Fungal nail infections can be caused by a variety of species of fungi; aspergillus nail infection (onychomycosis) is a relatively unusual type caused by an environmental fungus. There are many different species of Aspergillus fungi – they grow on decaying plant and animal matter in nature and disperse their spores throughout the natural world. As well, aspergillus thrives in human environments: in moist damp cellars, sheds and barns, on moldy food, straw, grains, and in fields where plant stubble is decomposing. We come in contact with aspergillus spores constantly. Usually the mold is not a health problem; however, occasionally inhalation of spores causes fungal lung infections, and contamination of nails can result in onychomycosis.

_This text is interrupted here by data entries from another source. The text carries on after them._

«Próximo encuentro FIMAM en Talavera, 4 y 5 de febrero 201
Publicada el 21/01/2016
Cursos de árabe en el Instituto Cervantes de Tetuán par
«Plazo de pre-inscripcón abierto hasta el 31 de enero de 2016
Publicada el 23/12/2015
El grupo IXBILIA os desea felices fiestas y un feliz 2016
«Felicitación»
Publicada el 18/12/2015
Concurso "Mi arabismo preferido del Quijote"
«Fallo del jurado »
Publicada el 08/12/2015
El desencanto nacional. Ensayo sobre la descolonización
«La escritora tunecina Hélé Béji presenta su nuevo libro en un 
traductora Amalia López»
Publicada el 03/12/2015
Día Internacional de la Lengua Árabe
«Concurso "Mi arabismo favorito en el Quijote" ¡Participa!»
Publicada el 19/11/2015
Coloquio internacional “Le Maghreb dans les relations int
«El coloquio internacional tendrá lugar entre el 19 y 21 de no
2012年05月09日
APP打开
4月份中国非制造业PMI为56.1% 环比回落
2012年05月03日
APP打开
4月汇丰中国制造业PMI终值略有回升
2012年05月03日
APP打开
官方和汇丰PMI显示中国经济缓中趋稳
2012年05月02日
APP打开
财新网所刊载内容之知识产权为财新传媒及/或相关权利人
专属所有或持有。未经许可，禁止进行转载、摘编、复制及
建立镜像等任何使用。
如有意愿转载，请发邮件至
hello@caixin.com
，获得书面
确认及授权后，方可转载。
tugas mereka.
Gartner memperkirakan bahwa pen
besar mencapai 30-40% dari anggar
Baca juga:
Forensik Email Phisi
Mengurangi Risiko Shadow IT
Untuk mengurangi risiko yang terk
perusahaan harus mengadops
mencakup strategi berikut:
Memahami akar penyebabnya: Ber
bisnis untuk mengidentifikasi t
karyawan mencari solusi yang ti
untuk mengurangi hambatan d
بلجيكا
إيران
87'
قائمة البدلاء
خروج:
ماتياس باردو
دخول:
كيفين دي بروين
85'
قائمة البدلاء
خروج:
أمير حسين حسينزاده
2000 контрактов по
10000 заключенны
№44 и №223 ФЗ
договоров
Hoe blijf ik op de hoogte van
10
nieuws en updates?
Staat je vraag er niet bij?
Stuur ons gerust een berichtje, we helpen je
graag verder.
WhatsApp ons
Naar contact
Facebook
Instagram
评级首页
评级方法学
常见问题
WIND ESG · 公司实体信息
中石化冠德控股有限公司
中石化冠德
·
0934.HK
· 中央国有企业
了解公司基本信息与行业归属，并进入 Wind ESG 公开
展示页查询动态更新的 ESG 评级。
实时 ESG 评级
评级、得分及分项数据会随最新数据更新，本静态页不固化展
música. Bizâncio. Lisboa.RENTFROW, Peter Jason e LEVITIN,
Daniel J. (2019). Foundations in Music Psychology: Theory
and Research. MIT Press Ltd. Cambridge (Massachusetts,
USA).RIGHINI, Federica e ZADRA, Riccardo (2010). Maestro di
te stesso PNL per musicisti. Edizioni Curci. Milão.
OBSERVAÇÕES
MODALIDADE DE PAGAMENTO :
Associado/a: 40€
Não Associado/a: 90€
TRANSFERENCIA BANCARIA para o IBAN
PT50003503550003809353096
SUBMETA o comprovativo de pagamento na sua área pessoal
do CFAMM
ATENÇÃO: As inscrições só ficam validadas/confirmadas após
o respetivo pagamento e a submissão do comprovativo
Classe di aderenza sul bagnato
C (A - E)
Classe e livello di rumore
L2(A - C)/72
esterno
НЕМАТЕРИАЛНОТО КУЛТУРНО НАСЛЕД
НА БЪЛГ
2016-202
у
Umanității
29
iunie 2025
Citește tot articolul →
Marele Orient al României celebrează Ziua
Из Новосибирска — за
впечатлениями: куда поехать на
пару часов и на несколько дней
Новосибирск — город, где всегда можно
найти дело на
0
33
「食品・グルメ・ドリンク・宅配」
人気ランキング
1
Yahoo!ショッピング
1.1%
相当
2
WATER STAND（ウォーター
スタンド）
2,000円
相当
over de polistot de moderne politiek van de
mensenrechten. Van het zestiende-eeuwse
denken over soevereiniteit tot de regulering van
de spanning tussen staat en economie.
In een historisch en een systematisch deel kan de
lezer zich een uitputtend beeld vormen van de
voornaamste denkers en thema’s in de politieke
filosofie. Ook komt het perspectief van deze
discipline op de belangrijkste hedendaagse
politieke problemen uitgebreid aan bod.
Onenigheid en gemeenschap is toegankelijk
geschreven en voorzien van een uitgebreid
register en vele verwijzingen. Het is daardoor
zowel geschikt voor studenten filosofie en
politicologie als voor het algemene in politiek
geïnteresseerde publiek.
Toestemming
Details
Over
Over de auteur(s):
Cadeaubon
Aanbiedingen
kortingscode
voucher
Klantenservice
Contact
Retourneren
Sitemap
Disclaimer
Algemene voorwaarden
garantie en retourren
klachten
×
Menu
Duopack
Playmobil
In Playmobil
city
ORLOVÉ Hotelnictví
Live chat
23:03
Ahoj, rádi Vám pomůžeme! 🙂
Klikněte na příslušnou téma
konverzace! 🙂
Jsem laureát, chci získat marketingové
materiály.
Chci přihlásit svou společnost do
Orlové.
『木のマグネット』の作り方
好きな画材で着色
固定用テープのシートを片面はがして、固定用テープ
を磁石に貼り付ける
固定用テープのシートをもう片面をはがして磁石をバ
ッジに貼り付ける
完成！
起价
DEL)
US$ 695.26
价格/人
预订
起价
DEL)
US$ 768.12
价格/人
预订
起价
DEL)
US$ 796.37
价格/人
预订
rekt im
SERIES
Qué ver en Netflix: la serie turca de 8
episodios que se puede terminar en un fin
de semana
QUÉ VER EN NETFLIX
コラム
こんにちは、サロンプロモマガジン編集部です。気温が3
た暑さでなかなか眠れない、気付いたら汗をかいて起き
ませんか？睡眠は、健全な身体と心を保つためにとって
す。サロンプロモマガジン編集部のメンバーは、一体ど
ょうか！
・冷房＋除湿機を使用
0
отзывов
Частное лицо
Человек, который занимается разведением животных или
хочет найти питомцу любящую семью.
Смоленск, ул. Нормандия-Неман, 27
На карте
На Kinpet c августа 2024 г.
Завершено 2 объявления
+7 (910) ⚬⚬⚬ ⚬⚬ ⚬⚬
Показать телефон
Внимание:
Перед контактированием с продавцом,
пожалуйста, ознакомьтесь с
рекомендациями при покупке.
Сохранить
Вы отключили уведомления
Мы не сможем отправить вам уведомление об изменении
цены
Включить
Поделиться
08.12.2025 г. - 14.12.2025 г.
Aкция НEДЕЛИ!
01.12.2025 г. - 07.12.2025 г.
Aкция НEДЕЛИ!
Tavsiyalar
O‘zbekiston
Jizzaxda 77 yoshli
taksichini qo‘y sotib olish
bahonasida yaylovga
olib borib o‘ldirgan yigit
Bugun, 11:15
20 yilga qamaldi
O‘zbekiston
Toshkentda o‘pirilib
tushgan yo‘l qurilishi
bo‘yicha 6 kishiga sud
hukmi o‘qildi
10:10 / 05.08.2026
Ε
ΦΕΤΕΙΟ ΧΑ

Aspergillus onychomycosis is generally a distal subungual infection: it starts under the nail near the tip of the finger, where spores may have lodged under the nail or at the sides where the nail creases the skin. Once the fungus starts to grow, the infection spreads back toward the cuticle. It looks much the same as any fungal nail infection, discoloring the nail, causing it to become thick, distorted and flaky. The fungus will not, however, spread to the surrounding skin like some other fungal causes of nail infection. Aspergillus species growing in nature often produce colorful pigments; therefore, an aspergillus nail infection may well appear greenish, black, brown or various other shades.

It is not possible for a doctor to diagnose aspergillus onychomycosis just by looking at the affected nail. Only about half of nail diseases are caused by fungi, and only a small percentage of those are aspergillus nail infection: onychomycosis is more often caused by one of the dermatophytes (fungi that grow on skin) – Trichophyton rubrum, T. mentagrophytes, and others. To determine what species of fungus, if any, is responsible, a nail sample must be cultured in the laboratory and any fungal growth identified by experts.

An aspergillus nail infection can be treated in the same way as any other fungal nail infection. It should be remembered however, that aspergillus may not be one of the fungi that drug manufacturers and producers of antifungal alternative remedies have tested their formulations against. Testing of antifungals is usually done using the most common causes of the infection and aspergillus onychomycosis is relatively unusual. This may explain some treatment failures so often reported for nail fungus treatments.